Gates Evan D H, Yang Jie, Fukumura Kazutaka, Lin Jonathan S, Weinberg Jeffrey S, Prabhu Sujit S, Long Lihong, Fuentes David, Sulman Erik P, Huse Jason T, Schellingerhout Dawid
Department of Imaging Physics, The University of Texas MD Anderson Cancer Center, Houston, TX, United States.
Graduate School of Biomedical Sciences, The University of Texas MD Anderson Cancer Center UTHealth, Houston, TX, United States.
Front Oncol. 2019 Jul 30;9:676. doi: 10.3389/fonc.2019.00676. eCollection 2019.
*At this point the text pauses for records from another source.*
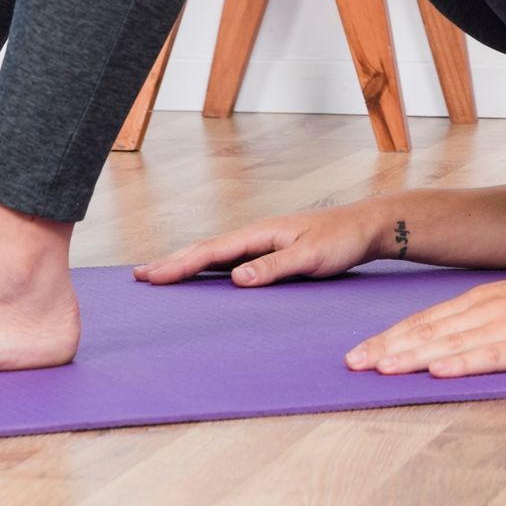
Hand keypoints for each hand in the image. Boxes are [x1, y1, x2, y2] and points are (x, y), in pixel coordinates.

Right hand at [135, 200, 382, 286]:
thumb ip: (275, 268)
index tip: (150, 275)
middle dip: (172, 262)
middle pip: (205, 248)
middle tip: (139, 276)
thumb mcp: (311, 258)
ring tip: (159, 274)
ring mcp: (262, 241)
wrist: (366, 226)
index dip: (179, 265)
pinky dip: (208, 265)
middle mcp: (257, 234)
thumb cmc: (341, 240)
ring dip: (186, 262)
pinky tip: (203, 274)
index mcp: (261, 233)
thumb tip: (237, 278)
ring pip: (215, 253)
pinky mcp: (271, 250)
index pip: (211, 251)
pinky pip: (231, 259)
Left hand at [344, 257, 505, 377]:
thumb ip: (485, 321)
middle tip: (351, 365)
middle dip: (387, 348)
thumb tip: (451, 342)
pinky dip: (462, 364)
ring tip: (380, 369)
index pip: (425, 320)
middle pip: (428, 330)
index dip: (389, 337)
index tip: (358, 353)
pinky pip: (491, 356)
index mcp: (483, 300)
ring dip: (412, 356)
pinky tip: (439, 371)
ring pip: (451, 343)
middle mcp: (488, 309)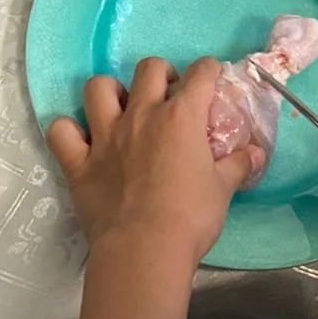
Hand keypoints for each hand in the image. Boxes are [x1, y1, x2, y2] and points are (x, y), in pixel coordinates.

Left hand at [47, 56, 257, 267]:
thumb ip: (238, 165)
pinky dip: (70, 130)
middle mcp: (141, 115)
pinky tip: (82, 140)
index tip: (211, 78)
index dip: (209, 71)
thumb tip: (255, 153)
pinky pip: (61, 131)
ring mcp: (105, 136)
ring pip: (98, 88)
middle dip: (162, 73)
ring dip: (111, 92)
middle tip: (168, 96)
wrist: (144, 250)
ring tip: (122, 108)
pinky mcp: (78, 161)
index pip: (200, 75)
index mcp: (180, 117)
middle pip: (148, 68)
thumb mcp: (223, 190)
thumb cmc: (189, 218)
Treatment effectiveness and overall prognosis for glioma patients depend heavily on the genetic and epigenetic factors in each individual tumor. However, intra-tumoral genetic heterogeneity is known to exist and needs to be managed. Currently, evidence for genetic changes varying spatially within the tumor is qualitative, and quantitative data is lacking. We hypothesized that a greater genetic diversity or "genetic distance" would be observed for distinct tumor samples taken with larger physical distances between them. Stereotactic biopsies were obtained from untreated primary glioma patients as part of a clinical trial between 2011 and 2016, with at least one biopsy pair collected in each case. The physical (Euclidean) distance between biopsy sites was determined using coordinates from imaging studies. The tissue samples underwent whole exome DNA sequencing and epigenetic methylation profiling and genomic distances were defined in three separate ways derived from differences in number of genes, copy number variations (CNV), and methylation profiles. Of the 31 patients recruited to the trial, 23 were included in DNA methylation analysis, for a total of 71 tissue samples (14 female, 9 male patients, age range 21-80). Samples from an 8 patient subset of the 23 evaluated patients were further included in whole exome and copy number variation analysis. Physical and genomic distances were found to be independently and positively correlated for each of the three genomic distance measures. The correlation coefficients were 0.63, 0.65, and 0.35, respectively for (a) gene level mutations, (b) copy number variation, and (c) methylation status. We also derived quantitative linear relationships between physical and genomic distances. Primary brain tumors are genetically heterogeneous, and the physical distance within a given glioma correlates to genomic distance using multiple orthogonal genomic assessments. These data should be helpful in the clinical diagnostic and therapeutic management of glioma, for example by: managing sampling error, and estimating genetic heterogeneity using simple imaging inputs.
胶质瘤患者的治疗效果和总体预后在很大程度上取决于每个肿瘤个体的遗传和表观遗传因素。然而,肿瘤内的遗传异质性是已知存在的,需要加以处理。目前,关于肿瘤内遗传变化在空间上不同的证据是定性的,缺乏定量数据。我们假设,对于在空间上距离较大的不同肿瘤样本,会观察到更大的遗传多样性或“遗传距离”。作为2011年至2016年一项临床试验的一部分,从未经治疗的原发性胶质瘤患者中获取立体定向活检样本,每个病例至少收集一对活检样本。活检部位之间的物理(欧几里得)距离通过影像学研究的坐标来确定。组织样本进行了全外显子组DNA测序和表观遗传甲基化分析,并通过三种不同方式根据基因数量差异、拷贝数变异(CNV)和甲基化谱定义基因组距离。在招募到该试验的31名患者中,23名纳入了DNA甲基化分析,共71个组织样本(14名女性、9名男性患者,年龄范围21 - 80岁)。对23名评估患者中的8名患者子集的样本进一步进行了全外显子组和拷贝数变异分析。对于三种基因组距离测量中的每一种,都发现物理距离和基因组距离独立且呈正相关。对于(a)基因水平突变、(b)拷贝数变异和(c)甲基化状态,相关系数分别为0.63、0.65和0.35。我们还得出了物理距离和基因组距离之间的定量线性关系。原发性脑肿瘤具有遗传异质性,给定胶质瘤内的物理距离通过多种正交基因组评估与基因组距离相关。这些数据应有助于胶质瘤的临床诊断和治疗管理,例如通过:管理采样误差,以及使用简单的影像学输入估计遗传异质性。